##### DATA FOR PROCESSING #####

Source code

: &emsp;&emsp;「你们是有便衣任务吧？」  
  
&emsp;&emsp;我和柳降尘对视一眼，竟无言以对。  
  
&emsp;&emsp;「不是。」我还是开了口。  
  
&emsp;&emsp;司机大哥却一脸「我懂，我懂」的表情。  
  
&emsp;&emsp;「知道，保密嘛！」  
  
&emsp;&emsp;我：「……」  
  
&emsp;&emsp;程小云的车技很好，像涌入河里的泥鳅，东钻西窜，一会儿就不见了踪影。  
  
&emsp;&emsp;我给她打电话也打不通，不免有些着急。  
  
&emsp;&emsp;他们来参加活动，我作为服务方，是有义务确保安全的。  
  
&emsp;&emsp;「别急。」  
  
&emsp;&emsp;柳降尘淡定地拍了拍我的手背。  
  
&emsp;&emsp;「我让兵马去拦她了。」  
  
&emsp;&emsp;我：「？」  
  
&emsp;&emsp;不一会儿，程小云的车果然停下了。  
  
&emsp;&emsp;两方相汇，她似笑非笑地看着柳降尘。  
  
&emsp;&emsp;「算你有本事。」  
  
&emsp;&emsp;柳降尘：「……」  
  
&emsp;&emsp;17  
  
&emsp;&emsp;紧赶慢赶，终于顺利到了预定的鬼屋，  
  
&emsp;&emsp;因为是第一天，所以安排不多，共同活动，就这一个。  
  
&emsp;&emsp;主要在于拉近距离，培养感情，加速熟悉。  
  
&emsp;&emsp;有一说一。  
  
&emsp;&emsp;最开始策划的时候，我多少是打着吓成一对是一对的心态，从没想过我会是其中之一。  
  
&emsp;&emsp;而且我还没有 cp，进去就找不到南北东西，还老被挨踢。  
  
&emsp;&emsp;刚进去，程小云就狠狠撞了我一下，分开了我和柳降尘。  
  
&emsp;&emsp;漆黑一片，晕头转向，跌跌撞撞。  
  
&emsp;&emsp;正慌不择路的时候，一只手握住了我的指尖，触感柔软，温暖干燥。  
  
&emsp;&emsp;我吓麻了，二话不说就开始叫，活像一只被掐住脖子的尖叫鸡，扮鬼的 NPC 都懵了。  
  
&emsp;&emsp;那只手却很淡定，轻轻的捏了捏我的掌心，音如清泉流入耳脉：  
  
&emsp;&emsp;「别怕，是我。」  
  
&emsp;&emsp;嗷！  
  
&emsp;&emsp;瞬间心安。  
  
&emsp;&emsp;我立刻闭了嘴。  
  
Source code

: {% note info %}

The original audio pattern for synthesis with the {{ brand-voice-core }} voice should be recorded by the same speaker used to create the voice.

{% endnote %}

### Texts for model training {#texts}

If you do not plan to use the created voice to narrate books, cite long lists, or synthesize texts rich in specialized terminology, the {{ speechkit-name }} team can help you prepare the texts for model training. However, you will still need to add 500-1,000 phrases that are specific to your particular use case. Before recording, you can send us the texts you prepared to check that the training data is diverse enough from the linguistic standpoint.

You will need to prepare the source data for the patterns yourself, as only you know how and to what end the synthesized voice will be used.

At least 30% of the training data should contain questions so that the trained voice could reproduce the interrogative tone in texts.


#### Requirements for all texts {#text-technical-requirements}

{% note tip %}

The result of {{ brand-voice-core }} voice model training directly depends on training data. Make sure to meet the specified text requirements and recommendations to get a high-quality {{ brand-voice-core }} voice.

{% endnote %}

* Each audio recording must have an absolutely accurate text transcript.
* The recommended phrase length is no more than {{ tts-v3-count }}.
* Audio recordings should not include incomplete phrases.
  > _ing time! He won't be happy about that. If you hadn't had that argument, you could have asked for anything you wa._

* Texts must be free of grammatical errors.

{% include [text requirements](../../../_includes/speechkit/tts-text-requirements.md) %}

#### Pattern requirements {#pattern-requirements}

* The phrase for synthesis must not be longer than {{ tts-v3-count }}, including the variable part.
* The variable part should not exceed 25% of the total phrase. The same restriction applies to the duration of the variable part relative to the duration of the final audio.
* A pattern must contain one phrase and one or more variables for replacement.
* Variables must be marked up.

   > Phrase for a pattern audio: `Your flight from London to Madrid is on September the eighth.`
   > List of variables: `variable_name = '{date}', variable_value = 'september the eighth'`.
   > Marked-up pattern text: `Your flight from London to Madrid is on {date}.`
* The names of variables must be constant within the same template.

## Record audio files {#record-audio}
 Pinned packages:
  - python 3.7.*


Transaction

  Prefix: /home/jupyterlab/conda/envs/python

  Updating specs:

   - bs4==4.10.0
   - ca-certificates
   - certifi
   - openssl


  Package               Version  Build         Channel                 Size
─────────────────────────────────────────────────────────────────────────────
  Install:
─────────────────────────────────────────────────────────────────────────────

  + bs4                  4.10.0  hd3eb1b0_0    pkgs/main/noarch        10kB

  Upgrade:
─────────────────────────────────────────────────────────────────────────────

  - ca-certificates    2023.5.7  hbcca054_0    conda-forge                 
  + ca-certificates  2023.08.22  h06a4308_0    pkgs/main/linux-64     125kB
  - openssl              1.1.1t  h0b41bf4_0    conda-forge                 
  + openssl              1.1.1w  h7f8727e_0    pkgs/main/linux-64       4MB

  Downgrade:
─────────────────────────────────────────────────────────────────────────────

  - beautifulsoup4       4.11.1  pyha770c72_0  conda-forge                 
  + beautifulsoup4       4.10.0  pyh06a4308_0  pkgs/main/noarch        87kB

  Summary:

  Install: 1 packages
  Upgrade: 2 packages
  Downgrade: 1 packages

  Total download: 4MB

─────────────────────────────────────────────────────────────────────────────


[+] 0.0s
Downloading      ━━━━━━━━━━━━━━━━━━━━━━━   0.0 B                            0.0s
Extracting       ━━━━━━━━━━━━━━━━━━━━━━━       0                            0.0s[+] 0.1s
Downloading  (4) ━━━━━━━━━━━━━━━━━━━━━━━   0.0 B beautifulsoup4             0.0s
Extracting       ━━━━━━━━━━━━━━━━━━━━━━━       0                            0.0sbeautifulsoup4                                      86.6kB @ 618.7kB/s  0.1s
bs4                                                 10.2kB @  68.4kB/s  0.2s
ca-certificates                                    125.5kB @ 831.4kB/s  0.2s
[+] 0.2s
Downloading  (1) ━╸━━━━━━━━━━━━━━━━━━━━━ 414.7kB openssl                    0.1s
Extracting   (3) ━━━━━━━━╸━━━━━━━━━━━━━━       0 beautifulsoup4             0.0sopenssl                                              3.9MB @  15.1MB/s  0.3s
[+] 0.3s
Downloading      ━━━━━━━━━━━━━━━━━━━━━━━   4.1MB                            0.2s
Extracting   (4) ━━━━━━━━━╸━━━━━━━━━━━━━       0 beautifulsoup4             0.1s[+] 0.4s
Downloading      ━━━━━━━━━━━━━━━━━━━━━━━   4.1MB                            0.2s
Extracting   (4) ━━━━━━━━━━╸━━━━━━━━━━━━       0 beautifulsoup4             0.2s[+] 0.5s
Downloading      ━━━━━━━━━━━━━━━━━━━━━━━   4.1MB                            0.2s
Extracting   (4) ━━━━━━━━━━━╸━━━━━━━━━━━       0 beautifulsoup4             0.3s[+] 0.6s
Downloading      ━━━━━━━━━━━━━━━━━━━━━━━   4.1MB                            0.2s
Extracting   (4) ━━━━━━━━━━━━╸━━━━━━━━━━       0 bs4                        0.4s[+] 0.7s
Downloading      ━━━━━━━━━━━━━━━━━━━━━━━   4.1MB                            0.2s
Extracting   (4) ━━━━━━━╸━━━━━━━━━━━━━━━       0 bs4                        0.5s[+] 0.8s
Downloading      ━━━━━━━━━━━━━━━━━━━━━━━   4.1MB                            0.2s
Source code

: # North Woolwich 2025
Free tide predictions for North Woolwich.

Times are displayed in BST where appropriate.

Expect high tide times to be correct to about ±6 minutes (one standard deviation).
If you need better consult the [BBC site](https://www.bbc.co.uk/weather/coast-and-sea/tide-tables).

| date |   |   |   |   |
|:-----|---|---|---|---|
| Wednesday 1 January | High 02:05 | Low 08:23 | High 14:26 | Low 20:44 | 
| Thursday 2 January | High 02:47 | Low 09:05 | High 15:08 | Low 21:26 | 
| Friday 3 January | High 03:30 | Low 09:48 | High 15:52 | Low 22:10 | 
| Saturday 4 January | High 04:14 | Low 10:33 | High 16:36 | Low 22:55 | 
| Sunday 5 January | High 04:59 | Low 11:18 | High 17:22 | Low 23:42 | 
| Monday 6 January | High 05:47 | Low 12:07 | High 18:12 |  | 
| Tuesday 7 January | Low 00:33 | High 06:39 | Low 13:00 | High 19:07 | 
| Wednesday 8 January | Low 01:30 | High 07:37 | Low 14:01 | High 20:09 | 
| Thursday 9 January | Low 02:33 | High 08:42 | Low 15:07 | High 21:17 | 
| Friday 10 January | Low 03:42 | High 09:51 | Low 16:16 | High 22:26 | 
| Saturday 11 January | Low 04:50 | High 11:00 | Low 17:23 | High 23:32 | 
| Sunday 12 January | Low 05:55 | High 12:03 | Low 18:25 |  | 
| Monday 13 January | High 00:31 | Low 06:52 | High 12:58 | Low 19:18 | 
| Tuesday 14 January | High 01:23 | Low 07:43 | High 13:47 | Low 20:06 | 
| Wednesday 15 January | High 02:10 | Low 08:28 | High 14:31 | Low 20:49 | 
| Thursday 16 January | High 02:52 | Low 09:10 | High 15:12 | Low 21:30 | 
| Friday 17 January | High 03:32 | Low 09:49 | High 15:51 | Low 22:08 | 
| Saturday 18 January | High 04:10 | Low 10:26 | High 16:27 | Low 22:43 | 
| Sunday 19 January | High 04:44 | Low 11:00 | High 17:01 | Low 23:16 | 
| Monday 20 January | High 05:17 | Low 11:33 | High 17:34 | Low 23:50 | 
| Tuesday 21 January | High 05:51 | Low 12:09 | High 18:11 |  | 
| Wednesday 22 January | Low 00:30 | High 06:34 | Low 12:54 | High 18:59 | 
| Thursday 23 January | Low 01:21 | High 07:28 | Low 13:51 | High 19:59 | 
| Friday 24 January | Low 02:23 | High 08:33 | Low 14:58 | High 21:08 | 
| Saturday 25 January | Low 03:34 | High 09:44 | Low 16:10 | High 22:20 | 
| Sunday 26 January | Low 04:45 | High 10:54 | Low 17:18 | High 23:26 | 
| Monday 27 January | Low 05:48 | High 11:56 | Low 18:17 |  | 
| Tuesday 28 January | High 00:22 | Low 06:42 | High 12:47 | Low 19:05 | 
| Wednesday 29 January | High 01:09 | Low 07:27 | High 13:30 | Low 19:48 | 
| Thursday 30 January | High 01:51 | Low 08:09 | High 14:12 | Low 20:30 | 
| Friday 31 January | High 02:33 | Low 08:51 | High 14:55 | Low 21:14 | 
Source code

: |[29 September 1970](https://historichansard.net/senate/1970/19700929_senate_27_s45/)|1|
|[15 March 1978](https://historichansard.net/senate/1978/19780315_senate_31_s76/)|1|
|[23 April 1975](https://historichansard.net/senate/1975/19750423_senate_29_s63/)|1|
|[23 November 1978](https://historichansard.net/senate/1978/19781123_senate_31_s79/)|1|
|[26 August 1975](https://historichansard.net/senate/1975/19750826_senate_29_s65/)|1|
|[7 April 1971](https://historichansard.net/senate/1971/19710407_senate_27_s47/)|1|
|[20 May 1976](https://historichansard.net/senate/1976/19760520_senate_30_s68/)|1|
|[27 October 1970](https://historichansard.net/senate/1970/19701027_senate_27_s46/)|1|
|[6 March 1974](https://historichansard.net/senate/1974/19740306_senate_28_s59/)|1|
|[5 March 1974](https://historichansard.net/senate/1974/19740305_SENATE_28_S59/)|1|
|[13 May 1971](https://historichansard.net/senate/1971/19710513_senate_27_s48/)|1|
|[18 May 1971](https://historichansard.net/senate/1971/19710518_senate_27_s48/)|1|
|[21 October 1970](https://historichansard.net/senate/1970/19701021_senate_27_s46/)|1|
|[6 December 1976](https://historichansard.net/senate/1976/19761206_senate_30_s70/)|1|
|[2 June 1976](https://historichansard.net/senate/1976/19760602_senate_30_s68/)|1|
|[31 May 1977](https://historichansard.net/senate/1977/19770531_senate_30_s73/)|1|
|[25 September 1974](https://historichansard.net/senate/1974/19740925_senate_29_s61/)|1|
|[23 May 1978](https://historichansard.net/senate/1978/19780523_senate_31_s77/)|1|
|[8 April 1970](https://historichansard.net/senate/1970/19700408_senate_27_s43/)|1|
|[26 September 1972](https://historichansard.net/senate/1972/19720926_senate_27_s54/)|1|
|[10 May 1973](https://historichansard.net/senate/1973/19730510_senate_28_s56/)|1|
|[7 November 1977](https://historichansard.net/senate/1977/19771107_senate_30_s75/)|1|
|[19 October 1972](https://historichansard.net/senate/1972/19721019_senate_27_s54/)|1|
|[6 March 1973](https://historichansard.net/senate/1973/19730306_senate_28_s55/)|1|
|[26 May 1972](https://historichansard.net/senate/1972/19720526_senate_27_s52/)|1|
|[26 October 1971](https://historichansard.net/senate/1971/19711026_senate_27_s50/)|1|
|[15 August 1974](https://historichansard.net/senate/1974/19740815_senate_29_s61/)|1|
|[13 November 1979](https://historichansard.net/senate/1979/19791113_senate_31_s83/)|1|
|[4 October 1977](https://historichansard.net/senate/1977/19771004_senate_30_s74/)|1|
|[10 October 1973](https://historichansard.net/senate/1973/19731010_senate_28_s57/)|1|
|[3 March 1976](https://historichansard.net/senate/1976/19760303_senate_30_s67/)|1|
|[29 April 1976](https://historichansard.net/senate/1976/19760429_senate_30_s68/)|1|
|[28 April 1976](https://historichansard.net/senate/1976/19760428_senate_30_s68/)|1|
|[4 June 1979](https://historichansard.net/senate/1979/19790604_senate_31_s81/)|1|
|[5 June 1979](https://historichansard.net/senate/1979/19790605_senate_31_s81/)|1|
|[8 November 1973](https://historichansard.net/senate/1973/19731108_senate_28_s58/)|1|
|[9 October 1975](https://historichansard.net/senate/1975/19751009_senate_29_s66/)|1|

#####

(EXERCISE PROMPT): Your answer should be each line of the data that contains the word "prepare", copied as it stands.

(ANSWER):
If you do not plan to use the created voice to narrate books, cite long lists, or synthesize texts rich in specialized terminology, the {{ speechkit-name }} team can help you prepare the texts for model training. However, you will still need to add 500-1,000 phrases that are specific to your particular use case. Before recording, you can send us the texts you prepared to check that the training data is diverse enough from the linguistic standpoint.
You will need to prepare the source data for the patterns yourself, as only you know how and to what end the synthesized voice will be used.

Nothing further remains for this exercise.